▶ _TASK INSTRUCTIONS_: Report the number of lines in the data below where the string "synced" shows up, and only that number.

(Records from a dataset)
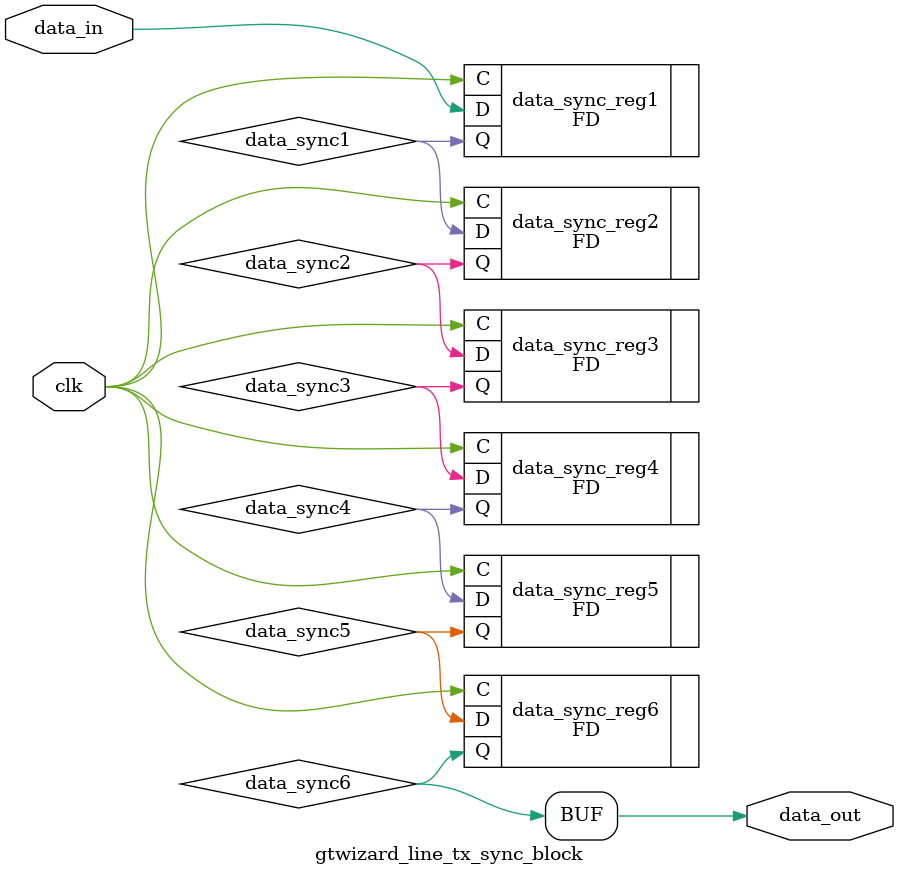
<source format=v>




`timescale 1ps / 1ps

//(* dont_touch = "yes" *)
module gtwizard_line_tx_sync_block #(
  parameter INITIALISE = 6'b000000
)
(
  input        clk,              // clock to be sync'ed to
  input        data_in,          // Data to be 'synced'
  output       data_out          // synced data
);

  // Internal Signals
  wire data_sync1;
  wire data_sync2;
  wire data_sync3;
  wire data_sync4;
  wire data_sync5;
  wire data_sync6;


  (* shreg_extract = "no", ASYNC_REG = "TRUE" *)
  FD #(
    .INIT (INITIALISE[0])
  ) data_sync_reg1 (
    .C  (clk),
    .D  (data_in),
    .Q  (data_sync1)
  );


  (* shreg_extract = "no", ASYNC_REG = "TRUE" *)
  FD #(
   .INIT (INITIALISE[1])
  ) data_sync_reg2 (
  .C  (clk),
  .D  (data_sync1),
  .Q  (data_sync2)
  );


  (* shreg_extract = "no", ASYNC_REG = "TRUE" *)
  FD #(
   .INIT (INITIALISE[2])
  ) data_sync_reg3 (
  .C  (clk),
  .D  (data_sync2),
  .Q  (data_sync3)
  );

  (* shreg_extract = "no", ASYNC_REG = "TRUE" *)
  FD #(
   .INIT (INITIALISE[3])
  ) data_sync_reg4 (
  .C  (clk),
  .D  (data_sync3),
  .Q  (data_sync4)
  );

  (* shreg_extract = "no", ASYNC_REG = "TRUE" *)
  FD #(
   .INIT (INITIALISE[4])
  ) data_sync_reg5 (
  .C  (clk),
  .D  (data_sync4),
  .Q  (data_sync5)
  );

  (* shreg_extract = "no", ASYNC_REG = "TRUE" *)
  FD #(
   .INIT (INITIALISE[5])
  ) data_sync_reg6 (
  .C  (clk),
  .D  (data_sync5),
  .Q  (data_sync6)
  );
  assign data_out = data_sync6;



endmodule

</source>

* * *

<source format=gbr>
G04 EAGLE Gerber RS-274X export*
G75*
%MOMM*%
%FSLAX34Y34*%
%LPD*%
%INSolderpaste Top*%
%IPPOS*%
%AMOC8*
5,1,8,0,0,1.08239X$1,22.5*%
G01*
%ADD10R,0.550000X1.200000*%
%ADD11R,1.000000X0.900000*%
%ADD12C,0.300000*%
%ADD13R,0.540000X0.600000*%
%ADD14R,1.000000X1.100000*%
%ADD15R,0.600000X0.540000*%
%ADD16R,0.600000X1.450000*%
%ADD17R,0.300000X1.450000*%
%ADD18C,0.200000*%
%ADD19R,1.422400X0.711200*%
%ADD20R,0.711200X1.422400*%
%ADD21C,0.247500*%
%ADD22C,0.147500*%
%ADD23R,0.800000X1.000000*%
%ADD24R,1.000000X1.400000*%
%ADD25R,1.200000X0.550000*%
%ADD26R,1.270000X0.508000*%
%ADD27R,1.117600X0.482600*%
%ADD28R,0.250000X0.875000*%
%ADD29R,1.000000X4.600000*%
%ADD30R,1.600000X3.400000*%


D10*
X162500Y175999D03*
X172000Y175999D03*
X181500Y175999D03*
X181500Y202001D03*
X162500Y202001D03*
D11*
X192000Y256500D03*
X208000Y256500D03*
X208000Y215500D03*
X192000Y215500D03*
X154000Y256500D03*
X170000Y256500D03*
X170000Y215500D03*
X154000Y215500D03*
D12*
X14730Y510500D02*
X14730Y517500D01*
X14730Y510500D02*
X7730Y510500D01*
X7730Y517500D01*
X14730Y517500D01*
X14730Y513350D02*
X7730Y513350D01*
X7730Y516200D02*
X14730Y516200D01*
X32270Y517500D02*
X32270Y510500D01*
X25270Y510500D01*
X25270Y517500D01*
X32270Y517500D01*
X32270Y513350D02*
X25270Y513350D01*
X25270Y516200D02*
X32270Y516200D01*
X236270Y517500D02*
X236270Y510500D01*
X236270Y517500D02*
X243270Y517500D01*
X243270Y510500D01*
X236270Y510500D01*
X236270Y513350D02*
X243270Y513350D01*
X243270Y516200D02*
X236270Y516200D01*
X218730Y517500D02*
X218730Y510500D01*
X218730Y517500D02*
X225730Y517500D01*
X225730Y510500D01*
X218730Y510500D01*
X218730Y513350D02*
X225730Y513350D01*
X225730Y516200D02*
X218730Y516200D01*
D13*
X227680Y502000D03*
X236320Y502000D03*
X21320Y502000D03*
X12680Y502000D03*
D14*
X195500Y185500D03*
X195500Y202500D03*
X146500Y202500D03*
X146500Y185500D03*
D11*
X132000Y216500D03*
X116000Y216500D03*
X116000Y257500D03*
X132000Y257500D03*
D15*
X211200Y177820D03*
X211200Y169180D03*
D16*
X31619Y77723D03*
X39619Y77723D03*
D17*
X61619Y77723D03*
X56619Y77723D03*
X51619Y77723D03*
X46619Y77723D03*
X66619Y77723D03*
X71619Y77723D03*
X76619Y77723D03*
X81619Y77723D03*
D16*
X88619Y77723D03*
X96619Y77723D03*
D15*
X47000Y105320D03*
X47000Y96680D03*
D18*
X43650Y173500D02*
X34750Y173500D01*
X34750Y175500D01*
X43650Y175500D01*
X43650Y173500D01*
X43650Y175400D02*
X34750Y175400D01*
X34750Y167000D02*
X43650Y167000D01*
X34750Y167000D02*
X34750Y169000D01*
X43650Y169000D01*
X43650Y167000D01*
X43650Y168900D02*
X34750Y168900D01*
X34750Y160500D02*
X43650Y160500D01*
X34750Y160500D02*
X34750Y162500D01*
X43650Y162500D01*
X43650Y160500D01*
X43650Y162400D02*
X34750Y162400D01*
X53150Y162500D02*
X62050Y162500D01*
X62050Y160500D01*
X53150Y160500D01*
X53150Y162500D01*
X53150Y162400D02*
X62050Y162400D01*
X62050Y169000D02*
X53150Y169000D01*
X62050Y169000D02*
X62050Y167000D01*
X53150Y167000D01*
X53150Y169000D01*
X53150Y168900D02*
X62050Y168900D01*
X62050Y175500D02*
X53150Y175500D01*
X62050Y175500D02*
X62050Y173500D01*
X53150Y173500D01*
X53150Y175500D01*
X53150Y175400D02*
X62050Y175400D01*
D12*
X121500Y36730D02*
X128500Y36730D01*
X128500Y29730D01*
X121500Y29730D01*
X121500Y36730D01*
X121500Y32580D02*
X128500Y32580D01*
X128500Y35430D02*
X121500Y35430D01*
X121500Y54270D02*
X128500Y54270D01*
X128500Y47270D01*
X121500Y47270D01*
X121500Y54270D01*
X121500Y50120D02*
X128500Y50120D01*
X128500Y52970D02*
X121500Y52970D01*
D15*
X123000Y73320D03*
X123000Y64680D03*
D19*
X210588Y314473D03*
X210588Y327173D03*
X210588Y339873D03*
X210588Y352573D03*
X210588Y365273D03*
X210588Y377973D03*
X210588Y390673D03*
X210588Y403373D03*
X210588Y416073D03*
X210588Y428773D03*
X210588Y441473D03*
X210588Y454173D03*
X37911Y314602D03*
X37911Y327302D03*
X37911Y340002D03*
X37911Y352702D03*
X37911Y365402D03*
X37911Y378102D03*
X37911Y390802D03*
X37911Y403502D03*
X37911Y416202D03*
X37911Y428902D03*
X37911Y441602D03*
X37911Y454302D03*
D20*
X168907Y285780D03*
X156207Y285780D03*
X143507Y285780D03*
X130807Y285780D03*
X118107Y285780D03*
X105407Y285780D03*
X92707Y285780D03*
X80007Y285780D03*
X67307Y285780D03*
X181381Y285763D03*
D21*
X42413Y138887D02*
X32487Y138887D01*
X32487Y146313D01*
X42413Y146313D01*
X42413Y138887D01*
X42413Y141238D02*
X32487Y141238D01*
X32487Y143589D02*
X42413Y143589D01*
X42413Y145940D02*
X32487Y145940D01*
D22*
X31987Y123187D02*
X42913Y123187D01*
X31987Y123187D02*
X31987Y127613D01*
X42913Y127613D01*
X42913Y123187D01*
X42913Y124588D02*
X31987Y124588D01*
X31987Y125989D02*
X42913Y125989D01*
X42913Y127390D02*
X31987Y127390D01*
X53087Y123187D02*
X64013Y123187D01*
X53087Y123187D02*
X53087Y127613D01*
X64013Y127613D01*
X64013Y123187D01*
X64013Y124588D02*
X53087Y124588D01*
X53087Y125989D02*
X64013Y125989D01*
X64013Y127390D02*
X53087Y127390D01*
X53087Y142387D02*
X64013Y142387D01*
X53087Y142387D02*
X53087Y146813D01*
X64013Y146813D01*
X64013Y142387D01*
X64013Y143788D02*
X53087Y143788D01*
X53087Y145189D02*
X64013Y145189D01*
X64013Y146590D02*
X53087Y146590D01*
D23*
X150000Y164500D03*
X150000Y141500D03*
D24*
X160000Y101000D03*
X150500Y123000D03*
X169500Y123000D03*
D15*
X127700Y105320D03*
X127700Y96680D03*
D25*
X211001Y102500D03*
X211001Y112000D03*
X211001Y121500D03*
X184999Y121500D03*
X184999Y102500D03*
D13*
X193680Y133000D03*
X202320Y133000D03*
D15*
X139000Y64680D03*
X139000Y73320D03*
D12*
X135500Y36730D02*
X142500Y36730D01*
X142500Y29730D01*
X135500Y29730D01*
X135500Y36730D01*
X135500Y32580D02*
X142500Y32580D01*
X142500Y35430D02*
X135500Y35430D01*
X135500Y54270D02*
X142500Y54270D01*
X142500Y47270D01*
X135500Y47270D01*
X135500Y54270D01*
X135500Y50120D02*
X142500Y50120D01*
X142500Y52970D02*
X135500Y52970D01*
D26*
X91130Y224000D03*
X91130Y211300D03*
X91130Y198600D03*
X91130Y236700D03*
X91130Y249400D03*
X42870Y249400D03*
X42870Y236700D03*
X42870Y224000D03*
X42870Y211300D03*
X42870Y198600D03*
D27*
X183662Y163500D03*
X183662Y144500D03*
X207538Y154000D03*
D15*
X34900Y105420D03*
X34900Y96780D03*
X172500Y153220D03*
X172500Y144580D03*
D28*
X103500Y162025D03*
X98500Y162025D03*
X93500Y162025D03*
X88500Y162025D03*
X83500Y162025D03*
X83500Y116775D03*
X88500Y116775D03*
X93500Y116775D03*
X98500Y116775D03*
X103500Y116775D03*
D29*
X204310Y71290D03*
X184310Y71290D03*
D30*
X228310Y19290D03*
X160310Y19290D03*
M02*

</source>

▶ _WRITTEN ANSWER_: 2